In Paradise Lost, John Milton wrote of the ambition of Lucifer and his failure. He fell from grace. Thus he lost his glorious name as the bearer of light and became known as the devil or Satan.

Milton writes:

He trusted to have equalled the most high,
If he opposed; and with ambitious aim
Against the throne and monarchy of God
Raised impious war in Heaven and battle proud
With vain attempt. Him the Almighty Power
Hurled headlong flaming from the ethereal sky
With hideous ruin and combustion down
To bottomless perdition, there to dwell
In adamantine chains and penal fire,
Who durst defy the Omnipotent to arms.

Lucifer turned aside from God, refused to worship him or to do his will, challenged God and sought to rise as high as him. From this we deduce that the archangels and angels who worship and do the will of almighty God are not like robots or automata, who cannot resist the power of God, but more like human beings with parts and passions. Their obedience is willing and free, an example to us mere mortals.

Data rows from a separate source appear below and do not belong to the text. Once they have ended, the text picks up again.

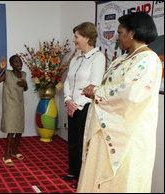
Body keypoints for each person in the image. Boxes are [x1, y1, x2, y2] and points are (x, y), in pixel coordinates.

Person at [77, 12, 161, 192]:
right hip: (106, 129)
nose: (117, 37)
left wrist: (97, 92)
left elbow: (129, 95)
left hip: (126, 135)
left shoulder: (148, 59)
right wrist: (96, 90)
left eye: (120, 32)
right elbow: (110, 85)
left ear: (132, 33)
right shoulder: (123, 58)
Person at [61, 22, 106, 189]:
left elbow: (93, 86)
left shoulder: (98, 57)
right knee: (72, 141)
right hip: (72, 105)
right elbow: (67, 82)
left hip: (85, 106)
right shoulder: (76, 58)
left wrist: (76, 105)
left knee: (83, 143)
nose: (74, 40)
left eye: (76, 37)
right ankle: (73, 171)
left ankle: (82, 178)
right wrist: (68, 100)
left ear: (87, 38)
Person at [0, 55, 28, 167]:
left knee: (19, 130)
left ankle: (15, 150)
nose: (19, 64)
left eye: (20, 61)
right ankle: (7, 154)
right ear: (11, 65)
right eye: (16, 62)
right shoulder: (7, 74)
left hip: (19, 105)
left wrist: (25, 85)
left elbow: (25, 88)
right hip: (9, 106)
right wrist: (0, 69)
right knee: (11, 130)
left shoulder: (23, 75)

The heart of our vocation as human beings, like the angels, is to worship almighty God and to praise him, and worshipping and praising God, we find our true place and purpose in the created order and to do what he calls us to do. We can turn to God and honour him and worship him and obey him, or we can ignore him and turn from him and plough our own furrow and feather our own nest. The choice is ours. Worship, honour and obey, or reject, ignore, honour money or goods or this world’s ways. Our choice.

So, why are we here? The only true way, the only way to happiness and contentment in this world, and the next, is to worship God and honour him and to do his will. That is what we do this morning.